* [ENTRIES PROVIDED]
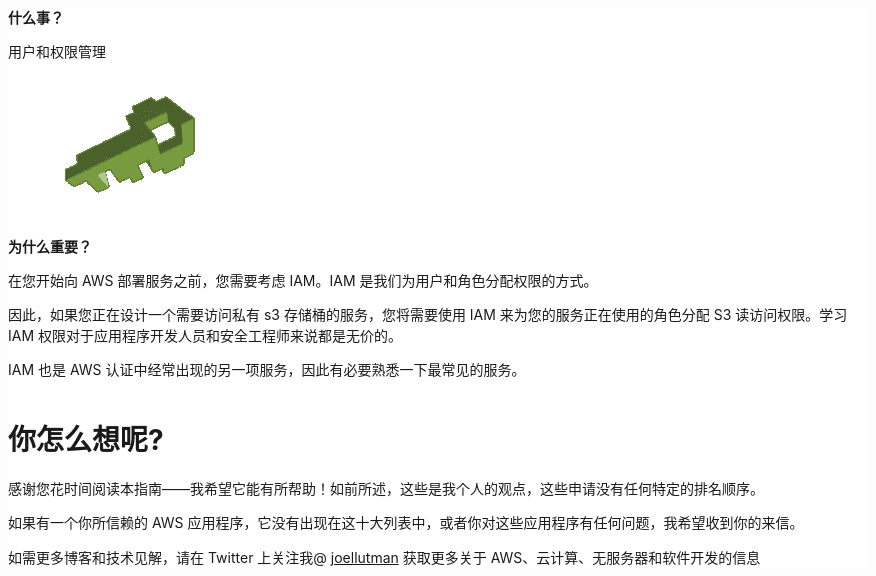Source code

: **什么事？**

用户和权限管理

![](img/16d85265ea213113c4b8dfad8f23e6bb.png)

**为什么重要？**

在您开始向 AWS 部署服务之前，您需要考虑 IAM。IAM 是我们为用户和角色分配权限的方式。

因此，如果您正在设计一个需要访问私有 s3 存储桶的服务，您将需要使用 IAM 来为您的服务正在使用的角色分配 S3 读访问权限。学习 IAM 权限对于应用程序开发人员和安全工程师来说都是无价的。

IAM 也是 AWS 认证中经常出现的另一项服务，因此有必要熟悉一下最常见的服务。

# 你怎么想呢?

感谢您花时间阅读本指南——我希望它能有所帮助！如前所述，这些是我个人的观点，这些申请没有任何特定的排名顺序。

如果有一个你所信赖的 AWS 应用程序，它没有出现在这十大列表中，或者你对这些应用程序有任何问题，我希望收到你的来信。

如需更多博客和技术见解，请在 Twitter 上关注我@ [joellutman](https://twitter.com/joellutman) 获取更多关于 AWS、云计算、无服务器和软件开发的信息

* [ASSIGNMENT]
Except for the pictures, return every line of the material exactly.

* [PROBLEM SOLUTION]
Source code

: **什么事？**

用户和权限管理

![](img/16d85265ea213113c4b8dfad8f23e6bb.png)

**为什么重要？**

在您开始向 AWS 部署服务之前，您需要考虑 IAM。IAM 是我们为用户和角色分配权限的方式。

因此，如果您正在设计一个需要访问私有 s3 存储桶的服务，您将需要使用 IAM 来为您的服务正在使用的角色分配 S3 读访问权限。学习 IAM 权限对于应用程序开发人员和安全工程师来说都是无价的。

IAM 也是 AWS 认证中经常出现的另一项服务，因此有必要熟悉一下最常见的服务。

# 你怎么想呢?

感谢您花时间阅读本指南——我希望它能有所帮助！如前所述，这些是我个人的观点，这些申请没有任何特定的排名顺序。

如果有一个你所信赖的 AWS 应用程序，它没有出现在这十大列表中，或者你对这些应用程序有任何问题，我希望收到你的来信。

如需更多博客和技术见解，请在 Twitter 上关注我@ [joellutman](https://twitter.com/joellutman) 获取更多关于 AWS、云计算、无服务器和软件开发的信息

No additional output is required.